[DATA TO PROCESS — start]

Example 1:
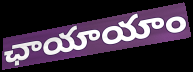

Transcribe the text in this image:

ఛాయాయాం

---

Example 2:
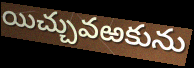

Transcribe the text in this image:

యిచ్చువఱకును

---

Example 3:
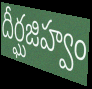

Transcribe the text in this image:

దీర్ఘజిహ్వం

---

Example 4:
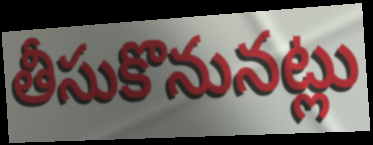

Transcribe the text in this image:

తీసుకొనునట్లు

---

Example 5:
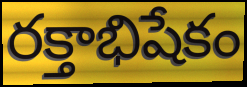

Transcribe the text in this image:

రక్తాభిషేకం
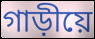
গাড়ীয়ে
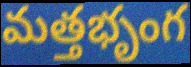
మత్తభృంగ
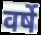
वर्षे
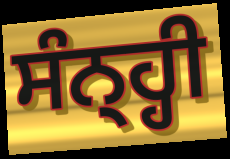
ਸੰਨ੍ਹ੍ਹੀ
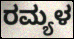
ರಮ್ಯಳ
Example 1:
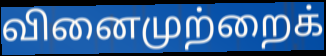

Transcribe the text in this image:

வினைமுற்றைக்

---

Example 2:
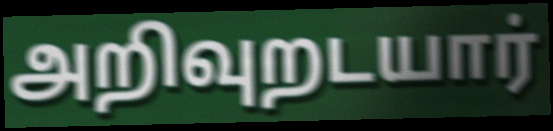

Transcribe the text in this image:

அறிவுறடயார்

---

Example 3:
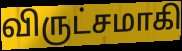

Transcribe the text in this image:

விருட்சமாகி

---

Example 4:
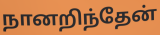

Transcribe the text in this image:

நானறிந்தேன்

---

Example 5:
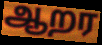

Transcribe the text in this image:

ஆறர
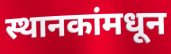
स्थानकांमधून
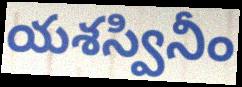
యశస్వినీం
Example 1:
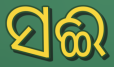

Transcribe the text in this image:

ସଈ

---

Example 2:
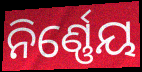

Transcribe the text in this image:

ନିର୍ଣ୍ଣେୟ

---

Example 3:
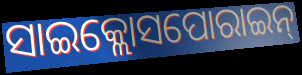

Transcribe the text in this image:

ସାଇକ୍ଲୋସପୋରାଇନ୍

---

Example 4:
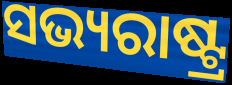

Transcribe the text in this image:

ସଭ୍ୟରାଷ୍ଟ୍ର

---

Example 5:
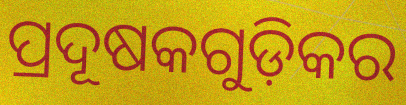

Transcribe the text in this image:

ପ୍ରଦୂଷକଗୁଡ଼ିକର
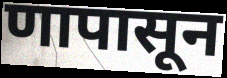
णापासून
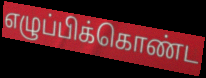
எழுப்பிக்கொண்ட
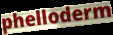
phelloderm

[DATA TO PROCESS — finish]

» WHAT THE TASK ASKS
Would you write out the data exactly, with no pictures in the copy?

» RESPONSE BELOW
Example 1:

Transcribe the text in this image:

ఛాయాయాం

---

Example 2:

Transcribe the text in this image:

యిచ్చువఱకును

---

Example 3:

Transcribe the text in this image:

దీర్ఘజిహ్వం

---

Example 4:

Transcribe the text in this image:

తీసుకొనునట్లు

---

Example 5:

Transcribe the text in this image:

రక్తాభిషేకం
গাড়ীয়ে
మత్తభృంగ
वर्षे
ਸੰਨ੍ਹ੍ਹੀ
ರಮ್ಯಳ
Example 1:

Transcribe the text in this image:

வினைமுற்றைக்

---

Example 2:

Transcribe the text in this image:

அறிவுறடயார்

---

Example 3:

Transcribe the text in this image:

விருட்சமாகி

---

Example 4:

Transcribe the text in this image:

நானறிந்தேன்

---

Example 5:

Transcribe the text in this image:

ஆறர
स्थानकांमधून
యశస్వినీం
Example 1:

Transcribe the text in this image:

ସଈ

---

Example 2:

Transcribe the text in this image:

ନିର୍ଣ୍ଣେୟ

---

Example 3:

Transcribe the text in this image:

ସାଇକ୍ଲୋସପୋରାଇନ୍

---

Example 4:

Transcribe the text in this image:

ସଭ୍ୟରାଷ୍ଟ୍ର

---

Example 5:

Transcribe the text in this image:

ପ୍ରଦୂଷକଗୁଡ଼ିକର
णापासून
எழுப்பிக்கொண்ட
phelloderm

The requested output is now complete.